At the row of plastic seats near the closing doors, Arthur Ford viewed Smith and Chiun with intense suspicion. As he watched them hurry down the sidewalk through the tall glass windows at the front of the terminal, he seemed to reach some internal decision.
Gathering up his nylon knapsack, Ford pulled himself up on his long legs. He hurried out the door in the wake of the two strange men.
Chapter 8
Major Arnold Grant had been a U.S. Army doctor for more than ten years but had never seen a case like this one.
The patient had been warehoused in a secure wing of the Fort Joy infirmary. "Warehouse" was the best term Grant could come up with to describe the treatment of Remo Halper.

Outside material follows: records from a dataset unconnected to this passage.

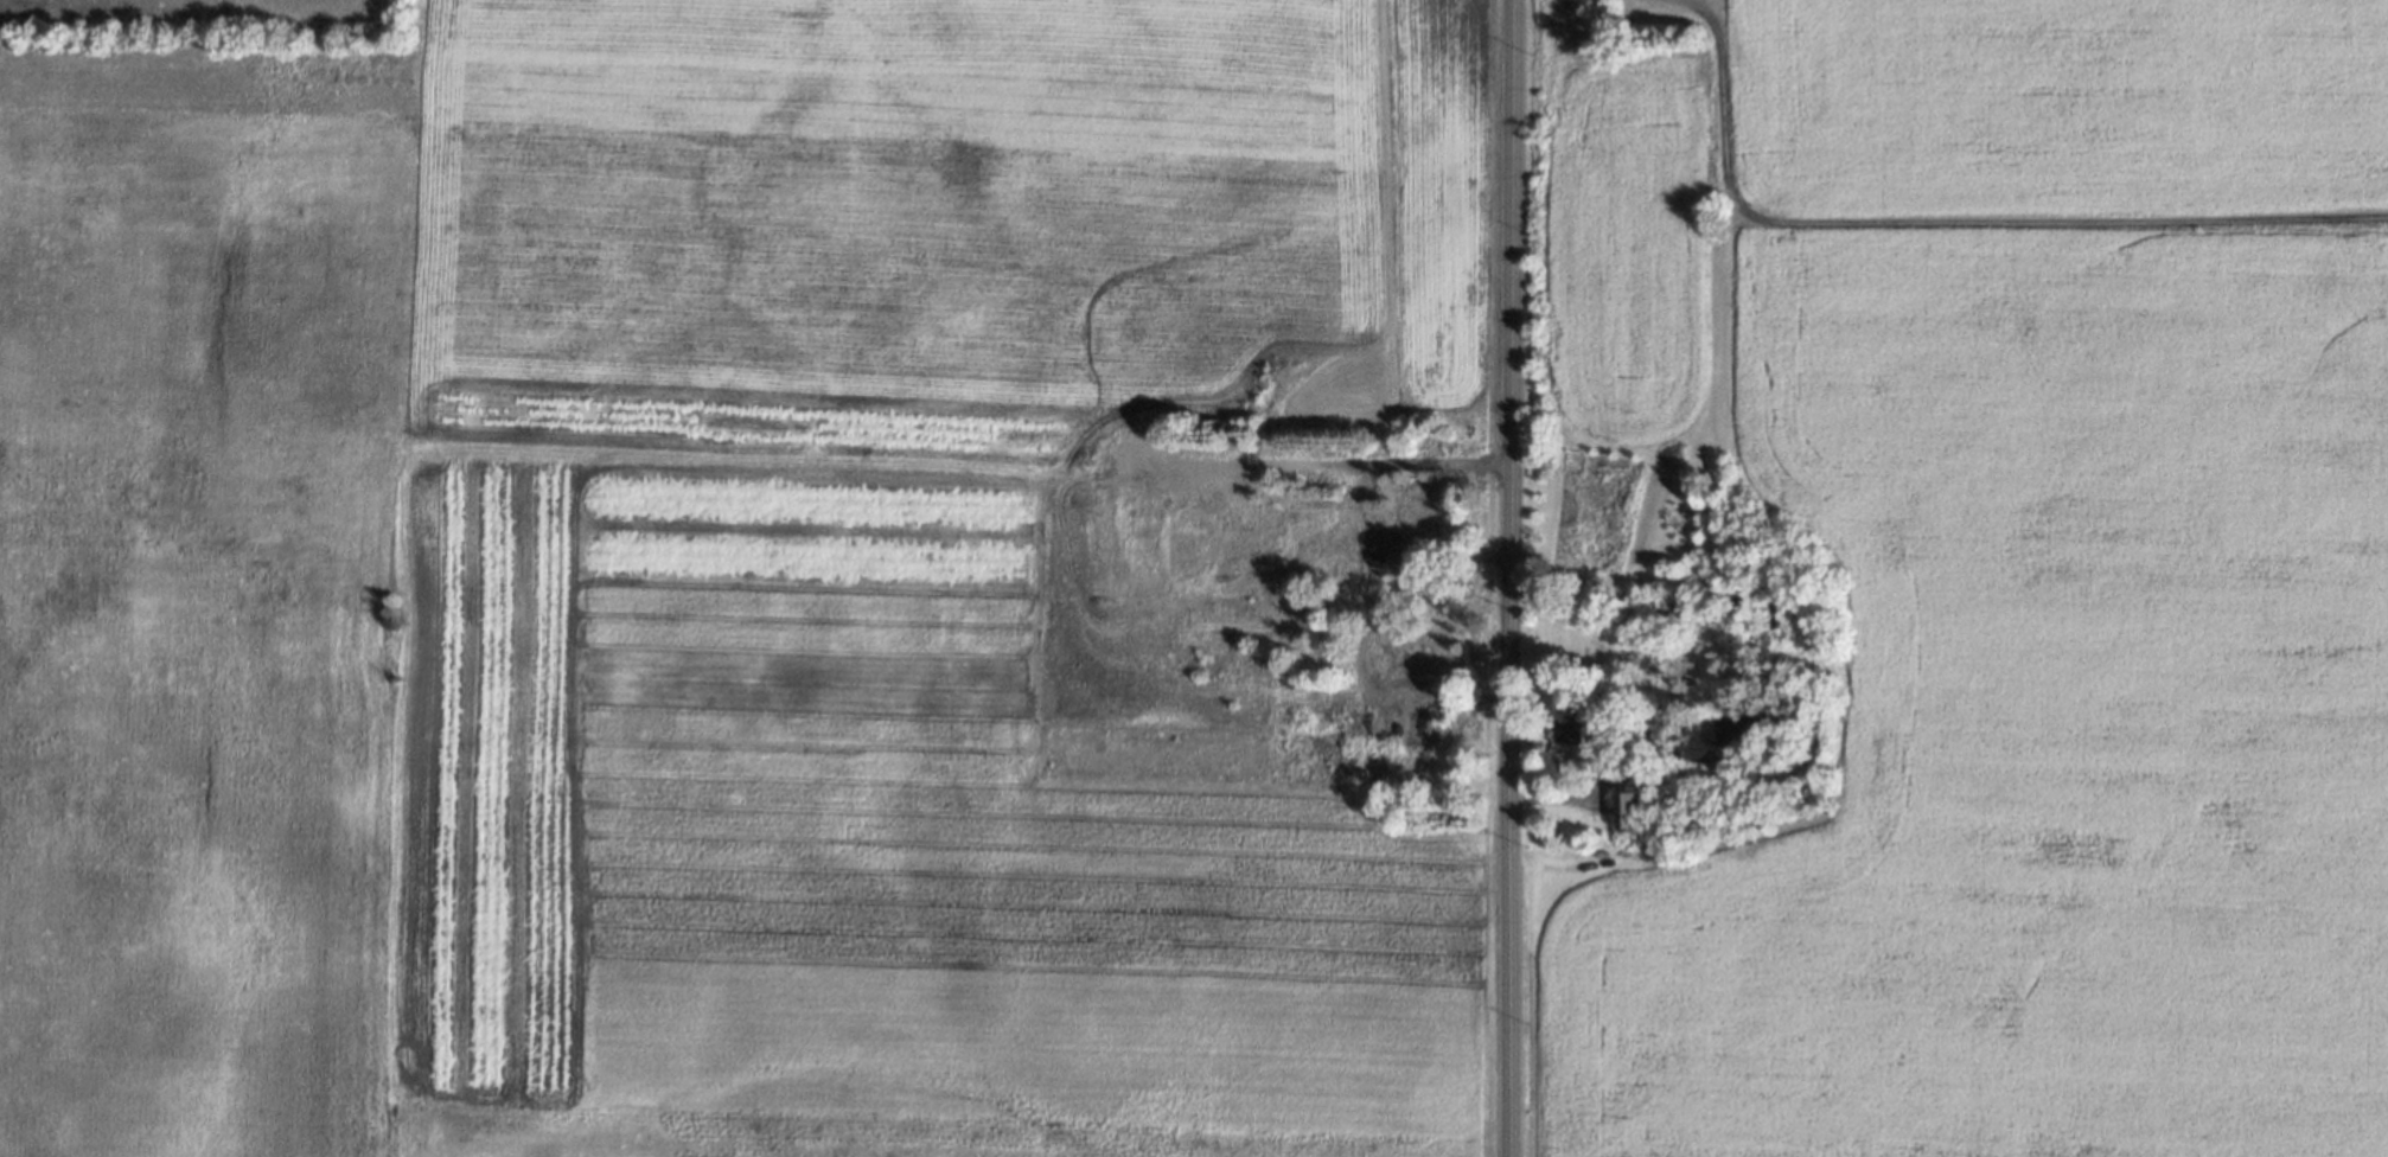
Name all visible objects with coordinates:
building: (1420, 514)
road: (1438, 558)
road: (1504, 578)
road: (1370, 583)
building: (1437, 666)
building: (1574, 725)
road: (1567, 798)
building: (1628, 809)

Lying in a private room at the end of a guarded corridor, the patient was doing little more than breathing. There was neural activity, but it was low, as if the man were a computer running some kind of self-diagnostic program. Occasionally a finger or leg would twitch, clearly indicating that there was no paralysis. At one point during that long first night, Halper's hand had snapped upward with such ferocity that it launched an orderly out into the hallway. But the patient remained in a coma.
He should have been dead. The patient had absorbed a massive amount of electrical energy. Major Grant had sat in on the autopsies of two of the other victims. Their skin had been like that of burned barbecued chicken.

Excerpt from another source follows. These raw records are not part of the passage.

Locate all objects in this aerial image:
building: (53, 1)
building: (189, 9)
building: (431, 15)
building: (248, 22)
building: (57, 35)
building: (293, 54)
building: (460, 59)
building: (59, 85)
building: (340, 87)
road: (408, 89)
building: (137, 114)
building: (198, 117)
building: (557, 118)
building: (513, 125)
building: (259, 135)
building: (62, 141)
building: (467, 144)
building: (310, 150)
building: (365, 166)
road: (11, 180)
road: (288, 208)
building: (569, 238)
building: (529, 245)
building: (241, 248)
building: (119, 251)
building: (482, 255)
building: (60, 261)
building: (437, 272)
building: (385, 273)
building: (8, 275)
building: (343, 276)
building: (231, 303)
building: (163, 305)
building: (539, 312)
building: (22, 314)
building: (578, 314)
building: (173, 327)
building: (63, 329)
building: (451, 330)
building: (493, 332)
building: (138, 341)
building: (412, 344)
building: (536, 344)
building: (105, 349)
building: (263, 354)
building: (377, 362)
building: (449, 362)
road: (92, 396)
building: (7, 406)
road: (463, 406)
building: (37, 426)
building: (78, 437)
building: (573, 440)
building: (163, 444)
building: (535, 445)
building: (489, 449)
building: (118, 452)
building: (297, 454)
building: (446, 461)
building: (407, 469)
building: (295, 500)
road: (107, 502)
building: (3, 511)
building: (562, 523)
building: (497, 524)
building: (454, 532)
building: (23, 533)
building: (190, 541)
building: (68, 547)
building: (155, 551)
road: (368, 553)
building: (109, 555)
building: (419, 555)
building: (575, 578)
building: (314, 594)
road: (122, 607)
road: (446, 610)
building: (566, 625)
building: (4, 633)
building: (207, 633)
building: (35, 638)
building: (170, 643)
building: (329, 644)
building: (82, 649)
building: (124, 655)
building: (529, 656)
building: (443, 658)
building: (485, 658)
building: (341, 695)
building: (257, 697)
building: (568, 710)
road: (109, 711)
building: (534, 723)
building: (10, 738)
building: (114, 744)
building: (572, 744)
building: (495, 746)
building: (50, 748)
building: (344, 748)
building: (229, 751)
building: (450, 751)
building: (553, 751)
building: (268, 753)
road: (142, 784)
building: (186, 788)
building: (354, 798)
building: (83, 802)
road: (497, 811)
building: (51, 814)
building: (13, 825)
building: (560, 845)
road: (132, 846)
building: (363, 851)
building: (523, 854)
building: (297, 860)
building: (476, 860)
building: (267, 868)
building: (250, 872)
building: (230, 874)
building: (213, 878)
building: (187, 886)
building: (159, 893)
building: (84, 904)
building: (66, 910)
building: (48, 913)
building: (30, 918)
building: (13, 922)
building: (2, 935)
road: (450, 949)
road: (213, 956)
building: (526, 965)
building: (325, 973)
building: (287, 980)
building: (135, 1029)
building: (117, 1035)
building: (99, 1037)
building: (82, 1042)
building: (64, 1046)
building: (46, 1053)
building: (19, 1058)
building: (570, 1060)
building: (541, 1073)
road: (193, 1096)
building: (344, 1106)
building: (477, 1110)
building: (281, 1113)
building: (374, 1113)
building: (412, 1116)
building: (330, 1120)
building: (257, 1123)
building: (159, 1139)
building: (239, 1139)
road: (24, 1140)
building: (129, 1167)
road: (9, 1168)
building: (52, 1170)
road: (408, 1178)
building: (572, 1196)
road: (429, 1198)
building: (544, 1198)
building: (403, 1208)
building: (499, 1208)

Even if he had accepted less voltage, the man-who General Chesterfield insisted was a CIA spy to all who would listen-should not have survived. Somehow he had.

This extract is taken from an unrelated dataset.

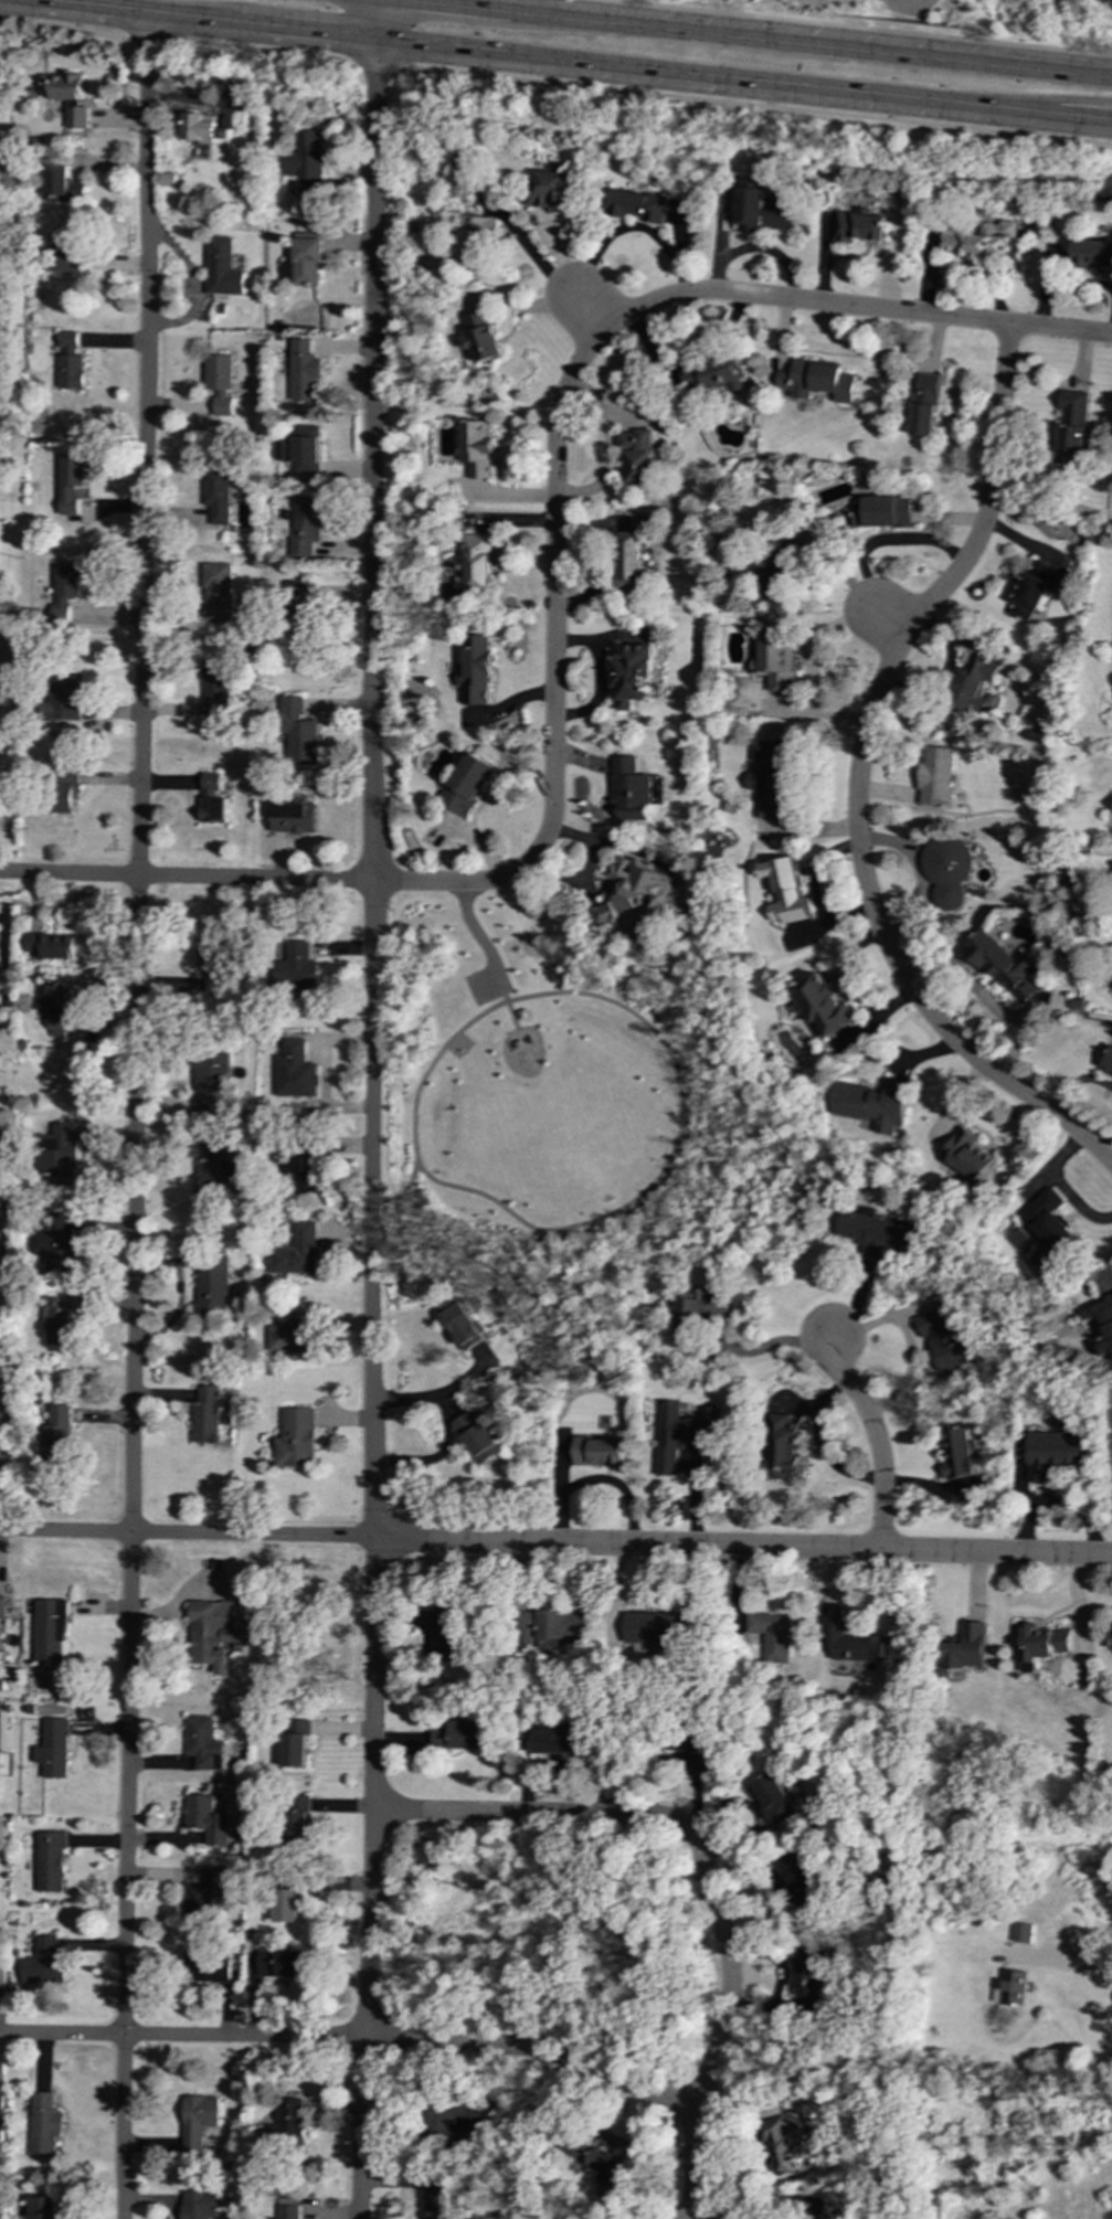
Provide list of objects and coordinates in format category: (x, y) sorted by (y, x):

Grant had a sneaking suspicion why, though he dared not speak it to anyone.
The agent's nervous system was what had fascinated Major Grant the most, as well as given him the most concern. It was far more complex than that of any human being Grant had ever seen. For a brief time while studying the X rays, Major Grant had allowed the possibility that some of the crazies who hung around in the desert outside the base were right. This man's nervous system was complicated enough to be extraterrestrial in origin. Even as the thought occurred to him, the doctor dismissed it with an uncomfortable laugh. What he was looking at was an aberration. A naturally occurring, very human aberration.
Grant was walking down the infirmary hallway toward the special wing. Even though he hadn't mentioned his fleeting suspicion to a soul, the ludicrous thought that the patient might be an alien embarrassed him as he passed the two soldiers on guard duty.
He pushed through the double doors and walked down the silent end of the corridor to the patient's room.
Halper was still in bed. No surprise there. Grant doubted he'd be going anywhere for a long time. Beside the agent's supine form, an EKG monitor beeped relentlessly. Grant saw that the heart rate was still slightly irregular. Probably due to the electrical shock. Something like that might never correct itself. Even if he did come around, the arrhythmia might be permanent.
He watched for a few long minutes as the sheet rose and fell with the patient's steady breathing. There was nothing Major Grant could do for him. The Army was ill equipped to handle such a unique case. The man would have been better off at one of the civilian medical units.
As soon as he was brought in, the doctor had argued for sending the man either to Alamogordo or to one of the even more advanced facilities over in Texas. He had been shot down, overruled by Ironbutt Chesterfield.